Berpotensi Terjadi Kerawanan Data, Bawaslu Minsel Lakukan Pengawasan Coklit PPDP

Amurang, MR – Sebanyak 512 Petugas Pemutahiran Data Pemilih (PPDP) telah memulai tugasnya dalam tahapan pencocokan dan penelitian (coklit) pemilih dalam persiapan Pemilihan Kepala Daerah (Pilkada) 9 Desember 2020.

Ketua Bawaslu Minsel Eva Keintjem kepada wartawan, Kamis (16/07), mengatakan pihaknya akan mengawasi dengan seksama tahapan coklit tersebut.

Menurutnya, langkah pengawasan yang dilakukan melalui jajaran pengawas di tingkatan Panwascam, kelurahan dan desa untuk memastikan tidak ada pemilih yang terlewatkan dalam proses pemutahiran data yang dilakukan PPDP.

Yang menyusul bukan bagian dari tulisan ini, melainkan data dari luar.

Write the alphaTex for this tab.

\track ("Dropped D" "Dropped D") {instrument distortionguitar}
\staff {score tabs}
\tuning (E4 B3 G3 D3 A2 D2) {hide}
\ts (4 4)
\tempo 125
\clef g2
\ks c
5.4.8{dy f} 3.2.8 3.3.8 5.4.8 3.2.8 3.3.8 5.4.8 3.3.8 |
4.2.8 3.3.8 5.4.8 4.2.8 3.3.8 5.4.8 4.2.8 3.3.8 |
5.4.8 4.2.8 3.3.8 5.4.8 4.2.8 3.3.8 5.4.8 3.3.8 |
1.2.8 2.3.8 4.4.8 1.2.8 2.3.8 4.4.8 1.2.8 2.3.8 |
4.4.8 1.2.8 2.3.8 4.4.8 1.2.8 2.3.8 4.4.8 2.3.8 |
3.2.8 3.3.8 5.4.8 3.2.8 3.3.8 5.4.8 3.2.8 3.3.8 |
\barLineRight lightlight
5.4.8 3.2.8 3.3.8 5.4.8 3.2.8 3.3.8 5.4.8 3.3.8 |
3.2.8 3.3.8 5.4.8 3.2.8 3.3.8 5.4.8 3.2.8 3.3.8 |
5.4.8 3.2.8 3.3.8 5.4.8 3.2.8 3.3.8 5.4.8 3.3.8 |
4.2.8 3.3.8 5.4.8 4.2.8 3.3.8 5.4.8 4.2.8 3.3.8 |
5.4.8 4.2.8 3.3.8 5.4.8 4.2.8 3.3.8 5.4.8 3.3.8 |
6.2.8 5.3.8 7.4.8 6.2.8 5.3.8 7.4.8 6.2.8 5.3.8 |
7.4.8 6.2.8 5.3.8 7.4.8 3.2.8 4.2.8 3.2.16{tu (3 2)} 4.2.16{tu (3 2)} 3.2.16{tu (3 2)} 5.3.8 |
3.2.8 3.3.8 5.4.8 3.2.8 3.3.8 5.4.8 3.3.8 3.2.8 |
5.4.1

“Dalam proses coklit terdapat potensi kerawanan sehingga perlu dilakukan pengawasan agar tahapan berjalan sesuai dengan ketentuan perundang-undangan. Contoh kerawanan misalnya petugas PPDP mendata orang yang tidak sesuai syarat atau sebaliknya mengeluarkan data pemilih yang memenuhi syarat,”ujar Keintjem.

Kemudian ada pemilih yang tidak dilakukan coklit padahal sudah memenuhi syarat sebagai pemilih. Karena itu Bawaslu Minsel juga membuka posko pengaduan dari level desa sampai kabupaten.

Untuk memaksimalkan proses pengawasan tahapan coklit, Eva Leintjem mengaku pihaknya sudah menyampaikan permintaan data pemilih ke KPUD Minsel.

“Kita sudah menyurat untuk mendapatkan data pemilih secara by name dan by address. Sehingga proses pengawasan bisa lebih mudah,”tukasnya.

Bawaslu juga menyatakan, selain beberapa hal tersebut agar data data pemilih yang sedang dilakukan coklit tidak mudah dimanipulasi semua berbasis data e-KTP atau KK. Atau sekurang-kurangnya suket dari Dinas Kependudukan dan Pencatatan Sipil (Disdukcapil) Kabupaten Minsel.

“Tujuannya untuk menghadirkan data pemilih yang komprehensif, akurat dan mutakhir. Selain itu strategi pengawasan lain Bawaslu juga menyusun pemetaan kerawanan data pemilih seperti kepadatan penduduk, daerah perbatasan dan lain-lain,”tukas Keintjem.

Di sisi lain, potensi kerawanan lain yang biasa ditemui saat melakukan Coklit adalah pemilih ganda atau yang terdata di dua desa atau kelurahan yang berbeda.

Dia mengharapkan petugasnya jelih melakukan pengawasan di lapangan untuk bisa memastikan proses coklit berjalan baik.(nal)

Foto : Ketua Bawaslu Minsel Eva Keintjem.